La difficulté sera donc de concilier vérité des coûts et justice sociale. Certaines collectivités pourraient renforcer les tarifications progressives, les aides ciblées ou les dispositifs de solidarité. Car si l’eau doit financer son propre service, elle reste un besoin vital dont l’accès ne peut dépendre uniquement de la capacité à payer.
Taxe Gemapi et dette locale au cœur du financement de l’eau
Pour financer le grand cycle de l’eau, les collectivités disposent d’un levier encore partiellement mobilisé : la taxe Gemapi, dédiée à la gestion des milieux aquatiques et à la prévention des inondations. Facultative, elle peut être instaurée par les intercommunalités afin de financer la restauration des cours d’eau, la protection des zones humides, l’entretien des digues ou la réduction des risques liés aux crues.
En 2025, cette taxe s’élevait en moyenne à 9,2 euros par habitant, alors que le plafond autorisé atteint 40 euros. Théoriquement, une montée en puissance de la Gemapi pourrait générer jusqu’à 2,3 milliards d’euros de ressources supplémentaires. Mais cette piste soulève immédiatement une question politique : jusqu’où les contribuables accepteront-ils une hausse de fiscalité locale, même affectée à la protection de l’eau et des territoires ?

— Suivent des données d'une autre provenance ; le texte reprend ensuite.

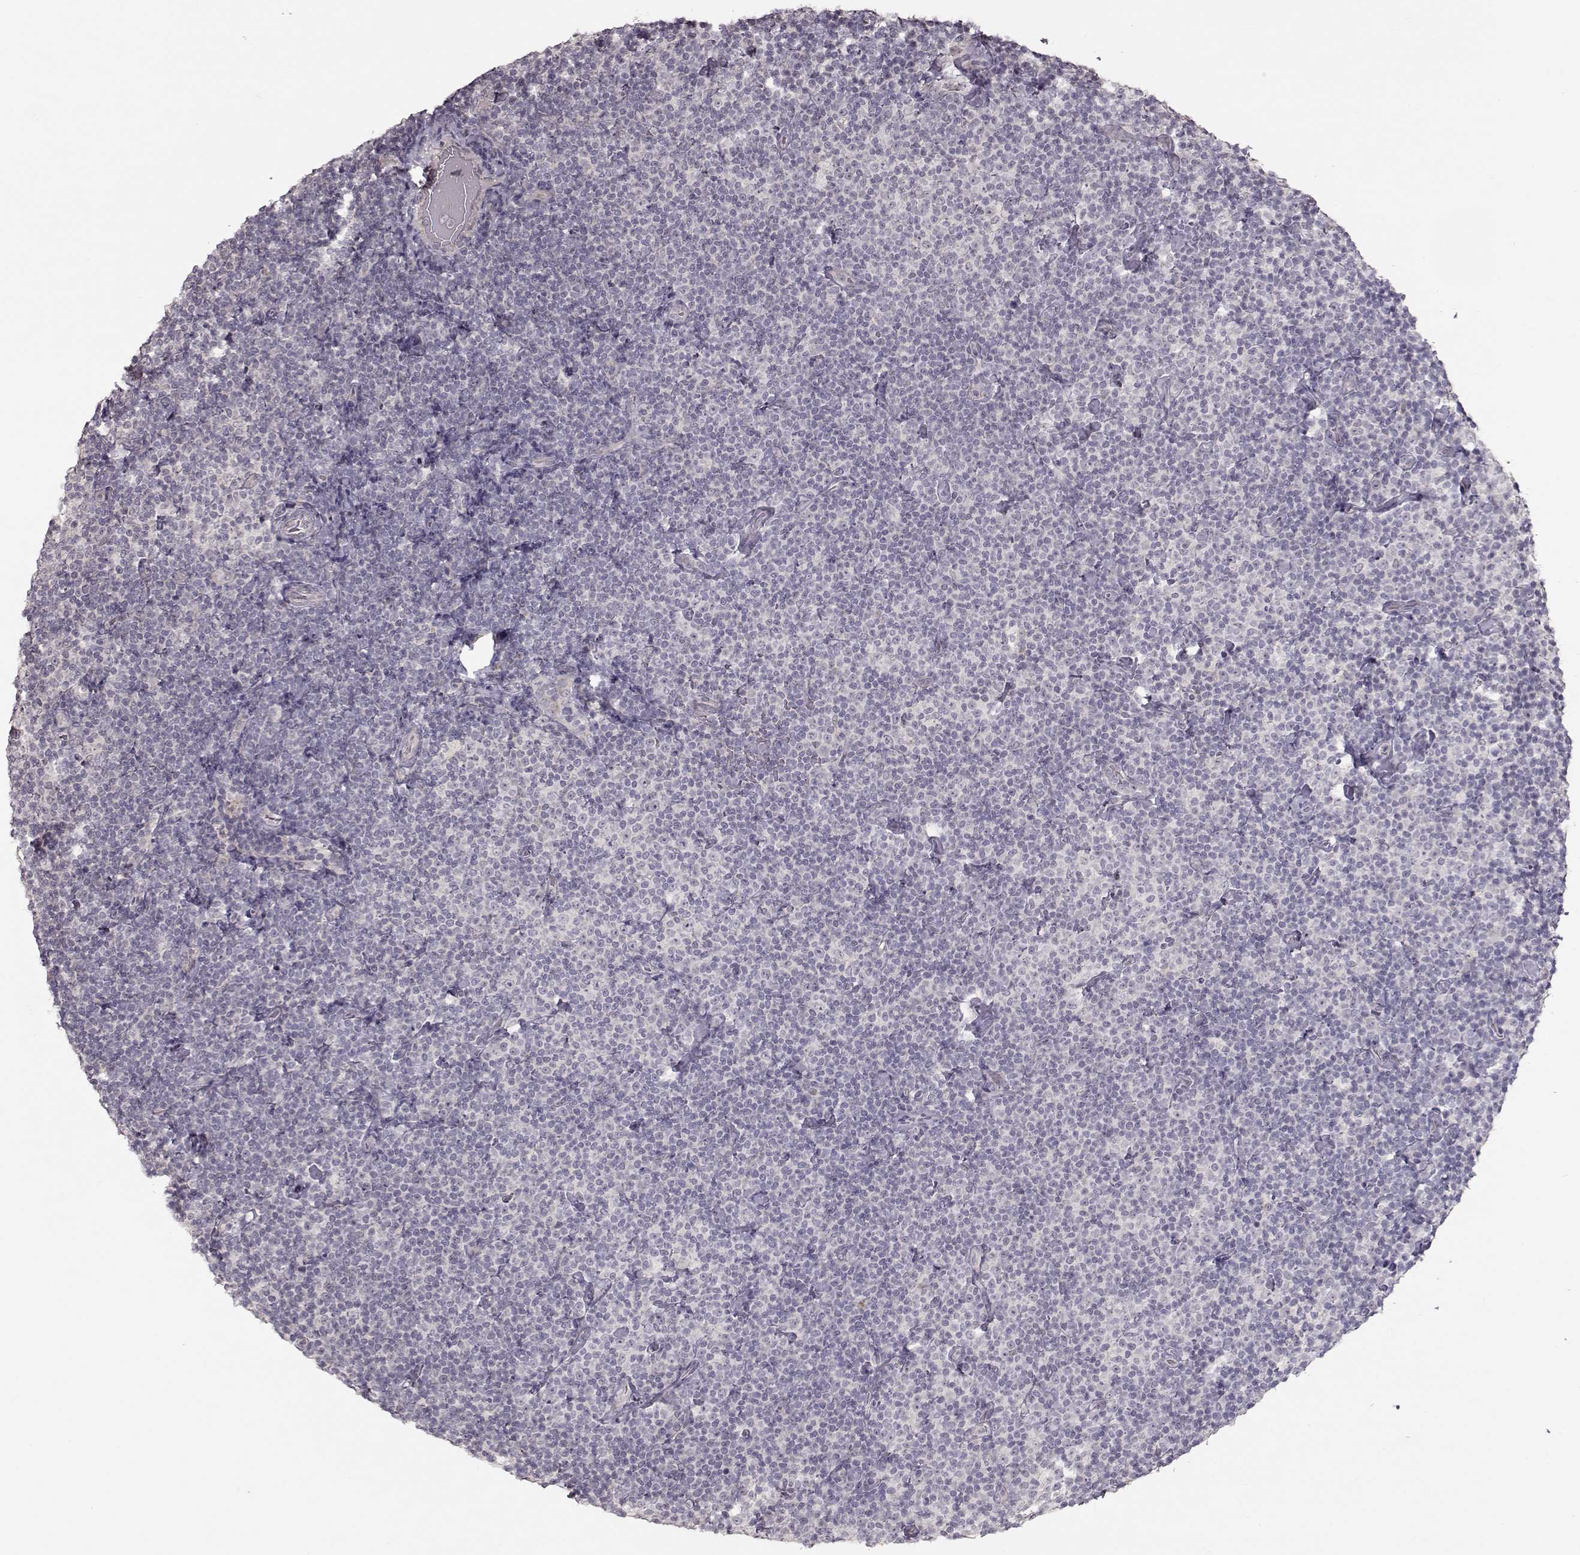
{"staining": {"intensity": "negative", "quantity": "none", "location": "none"}, "tissue": "lymphoma", "cell_type": "Tumor cells", "image_type": "cancer", "snomed": [{"axis": "morphology", "description": "Malignant lymphoma, non-Hodgkin's type, Low grade"}, {"axis": "topography", "description": "Lymph node"}], "caption": "IHC histopathology image of neoplastic tissue: human lymphoma stained with DAB (3,3'-diaminobenzidine) displays no significant protein positivity in tumor cells. Nuclei are stained in blue.", "gene": "PNMT", "patient": {"sex": "male", "age": 81}}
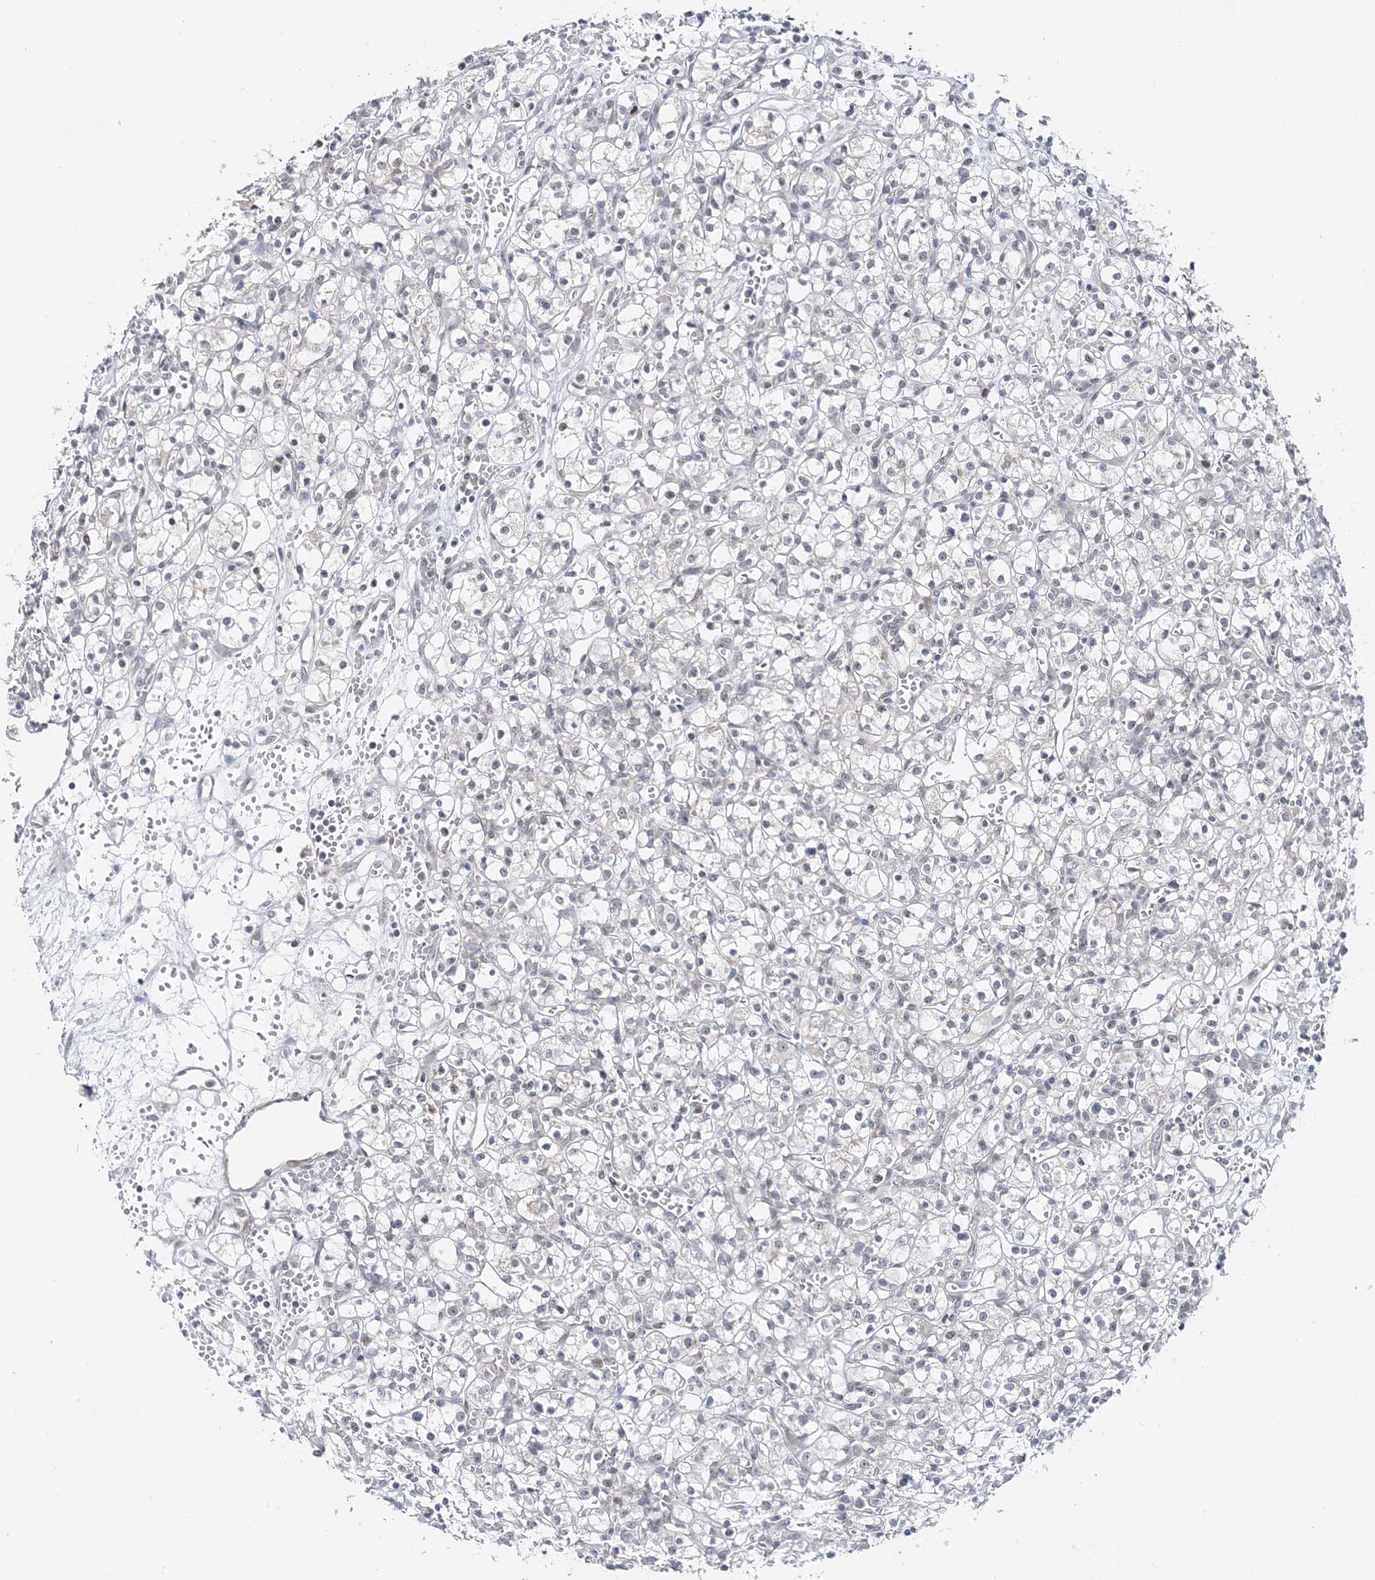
{"staining": {"intensity": "negative", "quantity": "none", "location": "none"}, "tissue": "renal cancer", "cell_type": "Tumor cells", "image_type": "cancer", "snomed": [{"axis": "morphology", "description": "Adenocarcinoma, NOS"}, {"axis": "topography", "description": "Kidney"}], "caption": "Immunohistochemistry micrograph of human renal adenocarcinoma stained for a protein (brown), which shows no positivity in tumor cells.", "gene": "LEXM", "patient": {"sex": "female", "age": 59}}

L’autre levier est l’endettement local. Les auteurs de l’étude estiment qu’il existe encore des marges de manœuvre, notamment pour financer des investissements de long terme dont les bénéfices s’étaleront sur plusieurs décennies. Reste à maintenir un équilibre prudent : emprunter pour moderniser, oui ; reporter indéfiniment la charge sur les générations futures, non.
La France doit investir maintenant pour éviter une crise durable de l’eau
La France entre dans une période décisive : investir rapidement dans l’eau potable, l’assainissement et la préservation des ressources coûtera cher, mais attendre coûtera probablement davantage. Les retards de renouvellement, la dégradation des milieux, les sécheresses répétées et les normes sanitaires renforcées convergent vers un même constat : le modèle actuel de financement atteint ses limites.
L’enjeu dépasse la simple facture. Il touche à la sécurité sanitaire, à l’attractivité des territoires, à l’agriculture, à l’industrie, au tourisme et à la protection de la biodiversité. Une canalisation qui fuit, une station d’épuration dépassée ou une rivière polluée ne sont pas seulement des problèmes techniques ; ce sont des fragilités collectives qui peuvent, à terme, provoquer des tensions locales durables.
Agir maintenant suppose une stratégie lisible : hiérarchiser les investissements, améliorer la connaissance des réseaux, réduire les pertes d’eau, accélérer la dépollution et mieux articuler financements publics, emprunts, fiscalité dédiée et tarification. Les collectivités ne pourront pas porter seules cette transformation sans accompagnement. Mais différer les décisions reviendrait à laisser s’installer une crise lente, plus coûteuse, plus sociale et plus difficile à résoudre.